-- Opening Marker --
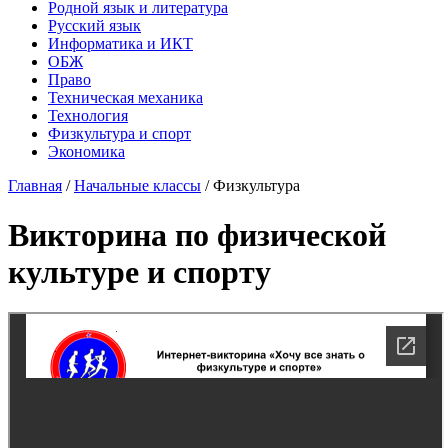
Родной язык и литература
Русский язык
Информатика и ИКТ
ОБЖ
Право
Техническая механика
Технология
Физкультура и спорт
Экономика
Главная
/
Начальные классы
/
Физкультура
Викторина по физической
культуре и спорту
-- Closing Marker --
-- Opening Marker --
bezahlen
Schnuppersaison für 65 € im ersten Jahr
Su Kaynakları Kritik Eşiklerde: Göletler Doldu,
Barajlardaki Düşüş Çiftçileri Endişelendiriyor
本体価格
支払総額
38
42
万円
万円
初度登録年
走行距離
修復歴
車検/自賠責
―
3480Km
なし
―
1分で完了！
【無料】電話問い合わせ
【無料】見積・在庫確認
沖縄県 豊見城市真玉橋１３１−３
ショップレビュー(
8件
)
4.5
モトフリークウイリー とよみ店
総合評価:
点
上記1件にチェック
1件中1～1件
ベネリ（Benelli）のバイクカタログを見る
-- Closing Marker --
## ABOUT THIS EXERCISE:
The lines to return are those in the entries above that hold "язык".

## RESPONSE TO THIS EXERCISE:
Родной язык и литература
Русский язык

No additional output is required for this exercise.